Tourism is a growing industry, and Zambia, together with Zimbabwe, including the Victoria Falls, manages as its main attraction.
Mining, energy
Zambia is rich in metals and minerals, and copper, cobalt, coal, lead, zinc, manganese, silver, iron, limestone and gemstones are extracted. The economic importance of the sector has dropped to a peak in the early 1970s, and accounted for less than 10% of GDP in the early 2000s., and employed approx. 10% of the working population. Industrial mining is run from the early 1900s, with lead, zinc and copper as the first products. The mines were nationalized (51%) in 1971, and in 1973 the government took full control of the two largest mining companies. These were merged in 1982 into Zambia Consolidated Copper Mines; the world’s second largest copper company – which was privatized in the second half of the 1990s: the company was split up and sold; the process was completed in 2000.

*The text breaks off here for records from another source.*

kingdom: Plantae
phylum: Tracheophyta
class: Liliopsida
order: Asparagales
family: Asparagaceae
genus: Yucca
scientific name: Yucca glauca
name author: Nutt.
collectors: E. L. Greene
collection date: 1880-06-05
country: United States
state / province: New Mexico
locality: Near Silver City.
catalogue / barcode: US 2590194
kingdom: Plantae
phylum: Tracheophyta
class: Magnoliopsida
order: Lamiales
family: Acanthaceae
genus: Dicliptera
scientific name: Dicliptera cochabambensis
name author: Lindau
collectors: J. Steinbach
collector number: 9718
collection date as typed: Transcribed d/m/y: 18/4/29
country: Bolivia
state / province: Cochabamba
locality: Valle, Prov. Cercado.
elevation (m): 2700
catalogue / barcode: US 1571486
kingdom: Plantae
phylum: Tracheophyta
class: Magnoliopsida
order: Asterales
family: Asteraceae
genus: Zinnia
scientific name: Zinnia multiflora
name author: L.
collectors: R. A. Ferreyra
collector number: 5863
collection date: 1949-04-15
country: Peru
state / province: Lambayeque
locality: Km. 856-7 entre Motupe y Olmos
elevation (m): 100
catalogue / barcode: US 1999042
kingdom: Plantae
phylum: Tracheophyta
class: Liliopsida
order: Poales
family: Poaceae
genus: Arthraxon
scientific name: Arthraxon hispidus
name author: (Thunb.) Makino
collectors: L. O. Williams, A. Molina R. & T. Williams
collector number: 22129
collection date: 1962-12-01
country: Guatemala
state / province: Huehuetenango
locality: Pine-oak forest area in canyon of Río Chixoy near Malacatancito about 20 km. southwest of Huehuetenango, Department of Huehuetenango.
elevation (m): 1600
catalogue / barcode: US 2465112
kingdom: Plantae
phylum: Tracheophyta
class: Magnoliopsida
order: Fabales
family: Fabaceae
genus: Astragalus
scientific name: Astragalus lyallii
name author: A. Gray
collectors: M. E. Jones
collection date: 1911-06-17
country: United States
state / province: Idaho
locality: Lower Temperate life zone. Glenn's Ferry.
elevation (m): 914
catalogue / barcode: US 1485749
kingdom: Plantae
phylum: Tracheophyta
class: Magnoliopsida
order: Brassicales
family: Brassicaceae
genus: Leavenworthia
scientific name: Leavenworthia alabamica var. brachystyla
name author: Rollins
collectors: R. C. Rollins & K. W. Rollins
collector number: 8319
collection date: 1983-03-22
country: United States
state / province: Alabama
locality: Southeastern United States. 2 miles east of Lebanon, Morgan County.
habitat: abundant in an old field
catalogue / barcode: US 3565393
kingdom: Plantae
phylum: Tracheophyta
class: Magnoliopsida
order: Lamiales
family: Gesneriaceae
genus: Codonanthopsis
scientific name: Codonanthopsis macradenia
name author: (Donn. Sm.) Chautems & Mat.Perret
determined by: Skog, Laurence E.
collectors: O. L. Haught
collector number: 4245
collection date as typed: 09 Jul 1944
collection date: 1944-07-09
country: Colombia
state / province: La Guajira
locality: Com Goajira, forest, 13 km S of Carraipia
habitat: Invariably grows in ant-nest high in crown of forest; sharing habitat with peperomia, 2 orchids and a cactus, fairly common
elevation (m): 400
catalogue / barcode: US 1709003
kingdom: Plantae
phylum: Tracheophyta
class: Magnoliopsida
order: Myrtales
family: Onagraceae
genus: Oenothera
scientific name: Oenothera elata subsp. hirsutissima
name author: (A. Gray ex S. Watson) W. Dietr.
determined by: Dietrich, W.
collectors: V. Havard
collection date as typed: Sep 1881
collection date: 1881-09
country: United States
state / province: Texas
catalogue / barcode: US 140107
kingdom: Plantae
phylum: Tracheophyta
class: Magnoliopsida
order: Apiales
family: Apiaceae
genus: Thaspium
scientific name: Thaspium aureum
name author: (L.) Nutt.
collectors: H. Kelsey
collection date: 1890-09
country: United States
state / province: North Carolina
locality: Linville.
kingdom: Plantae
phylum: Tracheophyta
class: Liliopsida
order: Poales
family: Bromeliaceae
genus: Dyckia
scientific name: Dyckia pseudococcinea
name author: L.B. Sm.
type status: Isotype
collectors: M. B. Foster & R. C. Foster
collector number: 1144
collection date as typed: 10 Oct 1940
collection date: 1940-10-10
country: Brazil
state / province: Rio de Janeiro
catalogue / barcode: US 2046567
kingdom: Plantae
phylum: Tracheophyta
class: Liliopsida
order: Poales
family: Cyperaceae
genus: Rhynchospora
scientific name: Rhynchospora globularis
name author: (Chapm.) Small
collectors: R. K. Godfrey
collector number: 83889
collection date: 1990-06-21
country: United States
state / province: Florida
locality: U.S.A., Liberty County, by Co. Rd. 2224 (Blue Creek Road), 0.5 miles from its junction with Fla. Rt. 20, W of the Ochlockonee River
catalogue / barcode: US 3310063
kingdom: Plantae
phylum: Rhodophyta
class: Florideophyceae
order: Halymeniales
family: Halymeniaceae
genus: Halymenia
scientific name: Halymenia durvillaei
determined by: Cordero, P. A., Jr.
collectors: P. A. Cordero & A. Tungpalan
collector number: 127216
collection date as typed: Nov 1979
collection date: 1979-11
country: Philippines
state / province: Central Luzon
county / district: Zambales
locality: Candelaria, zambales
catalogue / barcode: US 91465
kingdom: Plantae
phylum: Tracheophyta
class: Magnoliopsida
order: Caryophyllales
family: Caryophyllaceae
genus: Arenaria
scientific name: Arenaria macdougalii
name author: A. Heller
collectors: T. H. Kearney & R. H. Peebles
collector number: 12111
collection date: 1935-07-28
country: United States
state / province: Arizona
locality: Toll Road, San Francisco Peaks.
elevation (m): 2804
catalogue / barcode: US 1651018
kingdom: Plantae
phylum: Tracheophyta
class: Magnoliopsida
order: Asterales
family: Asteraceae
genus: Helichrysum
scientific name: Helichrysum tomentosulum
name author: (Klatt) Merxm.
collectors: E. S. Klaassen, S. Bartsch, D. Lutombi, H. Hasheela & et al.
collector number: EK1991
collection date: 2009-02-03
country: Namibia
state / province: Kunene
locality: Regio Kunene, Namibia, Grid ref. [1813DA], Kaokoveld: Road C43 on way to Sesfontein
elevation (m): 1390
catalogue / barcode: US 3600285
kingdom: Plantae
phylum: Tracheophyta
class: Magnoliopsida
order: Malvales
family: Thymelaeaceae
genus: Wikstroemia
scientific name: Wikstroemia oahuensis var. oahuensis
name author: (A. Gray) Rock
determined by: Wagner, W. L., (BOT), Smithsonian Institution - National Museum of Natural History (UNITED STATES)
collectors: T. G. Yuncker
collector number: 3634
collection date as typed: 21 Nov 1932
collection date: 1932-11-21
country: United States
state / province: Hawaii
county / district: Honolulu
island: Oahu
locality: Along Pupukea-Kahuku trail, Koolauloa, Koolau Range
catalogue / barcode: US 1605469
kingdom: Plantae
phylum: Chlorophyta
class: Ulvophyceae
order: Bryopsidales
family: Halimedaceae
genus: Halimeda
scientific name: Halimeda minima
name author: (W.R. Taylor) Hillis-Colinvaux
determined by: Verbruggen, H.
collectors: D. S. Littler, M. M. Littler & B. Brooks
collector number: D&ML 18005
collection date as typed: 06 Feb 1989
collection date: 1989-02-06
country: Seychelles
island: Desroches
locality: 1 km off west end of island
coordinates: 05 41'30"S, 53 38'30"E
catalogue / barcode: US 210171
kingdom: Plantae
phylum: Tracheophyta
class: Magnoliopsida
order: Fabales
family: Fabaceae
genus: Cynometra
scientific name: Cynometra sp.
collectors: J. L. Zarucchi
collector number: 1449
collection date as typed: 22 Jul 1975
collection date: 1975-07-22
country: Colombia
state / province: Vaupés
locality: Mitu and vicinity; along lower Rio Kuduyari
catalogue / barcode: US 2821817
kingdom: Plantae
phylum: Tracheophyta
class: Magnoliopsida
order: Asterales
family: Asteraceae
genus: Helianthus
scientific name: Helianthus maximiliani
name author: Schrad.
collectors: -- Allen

Zambia’s most important single metal is copper; Much of the country’s development has been linked to copper exports, which have accounted for over 90% of the country’s export revenues for a long period of time, before declining in the 1990s. The deposits have thinned out and production has decreased, partly due to lack of investment and maintenance. Earnings and profitability have decreased as a result of lower prices and lower productivity, as well as more expensive production. The largest mines are located in a 100 km long zone along the border of the Shaba region of DR Congo, known as the Copperbelt. The second most important metal is cobalt, but its products also vary with the fluctuations in international market prices. The extraction of jewelery stones increased in the 1990s, but a significant proportion of the production is carried out illegally. At Kabwe (Broken Hill), some lead and zinc are still being extracted, and in the eastern part of the country there are large reserves of phosphate. Zambia also has viable deposits of marble, partly of high quality. There are also smaller deposits of gold and silver.
Zambia has good conditions for the production of hydroelectric power. The country is self-sufficient and exports surpluses to Zimbabwe, Angola and DR Congo, as well as from 1998 to South Africa and Tanzania. Main power stations are located at Kafue Gorge, Lake Caribbean and Victoria Falls. Norway has assisted in the development of the country’s power sector. For large parts of the population, charcoal and firewood are still the most important energy sources.